Read Houston Read volunteers can sign up for a weekly one-hour mentoring session at a school, where they will work with two first-graders in half-hour sessions — listening to them read, doing an activity related to the book, and reading another book to them.
An online, half-hour weekly session is also offered through Innovations for Learning and its TutorMate© program that allows anyone with a computer and Internet connection to become a mentor.
“That seems simple, but the personal involvement makes Read Houston Read a powerful weapon to eradicate illiteracy,” said Cindy Puryear, HISD’s literacy director. “We really believe that the combination of focused, personalized strategies in our schools and the commitment of volunteers through Read Houston Read will help us turn the corner on the literacy crisis in our city.”

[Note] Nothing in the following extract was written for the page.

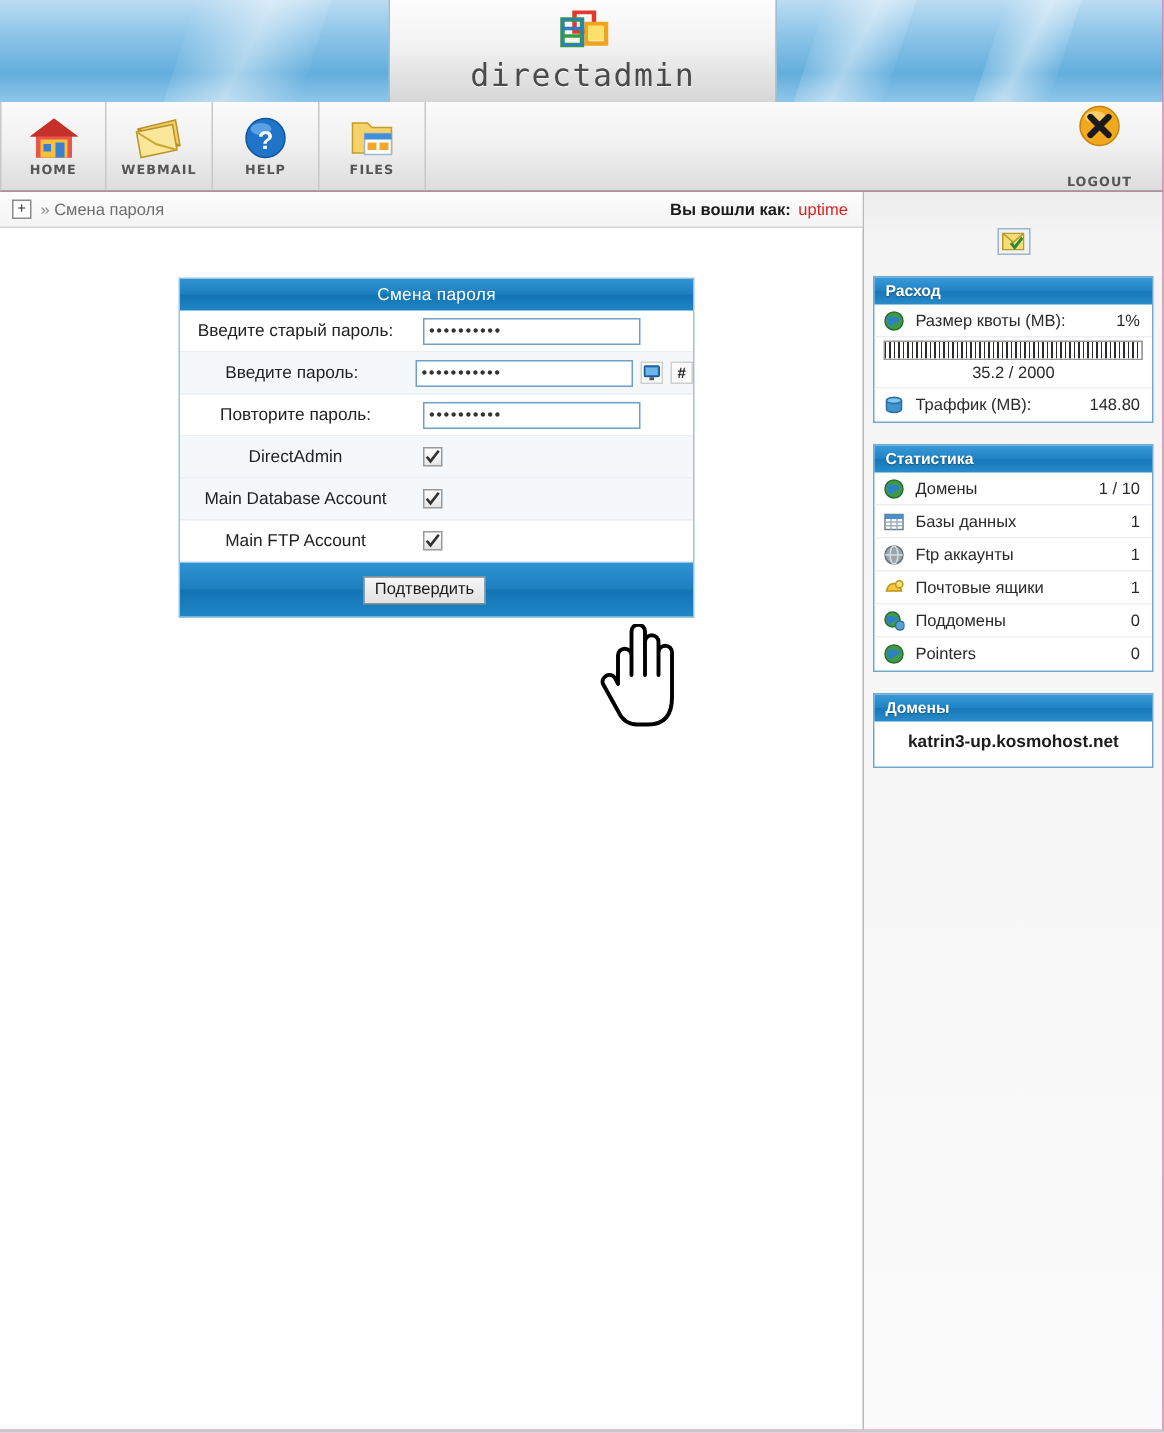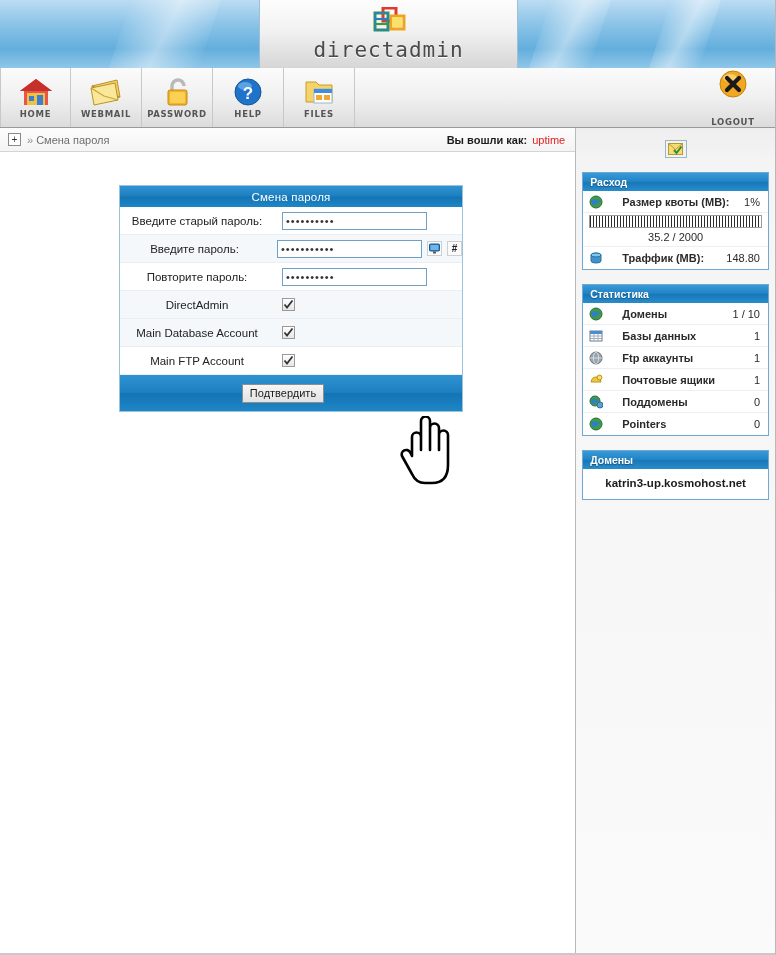"PASSWORD" div.tb-item { html: <div> <svg> <path></path> <rect></rect> <rect></rect> </svg> <div>PASSWORD</div> </div> -> none }
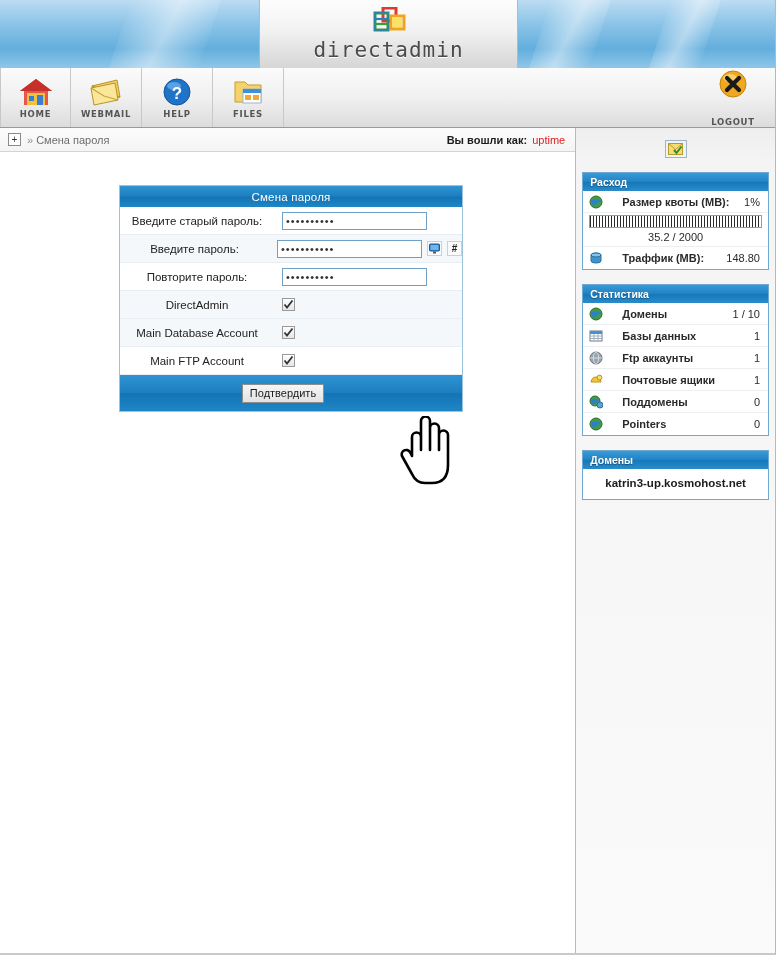"Расход" #side-col { padding: 12px 6px 0 6px -> 24px 6px 0 6px }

Literacy By 3 launched with the start of school last week. It aims to have children reading on grade level by the end of Grade 3, and to help older students catch up with their reading skills. HISD has invested $8.5 million in school and classroom libraries at all elementary campuses and spent the summer training teachers in uniform literacy strategies that include guided reading, read-alouds, and independent reading — which will be personalized to each student.
Community partners represented at Thursday’s news conference included: The Barbara Bush Houston Literacy Foundation, Children’s Museum of Houston, Phillips 66, Wayne Duddlesten Foundation, Neuhaus Education Center, Innovations in Learning, Urban League of Houston, Making It Better, Real Men Read, and the Houston Dynamo and Dash MLS soccer teams.
Brian Ching, former Dynamo star and current managing director of the Dash, made a pitch for volunteers based on his experience in building homes with Habitat for Humanity in Houston. “When you get out into Houston’s neighborhoods and meet families and children, you see the great need that exists, and how many forms poverty takes,” Ching said. “It involves the kind of housing people have, what food they eat, what jobs they hold, or whether they can find jobs, and what kind of opportunities they provide for their children.”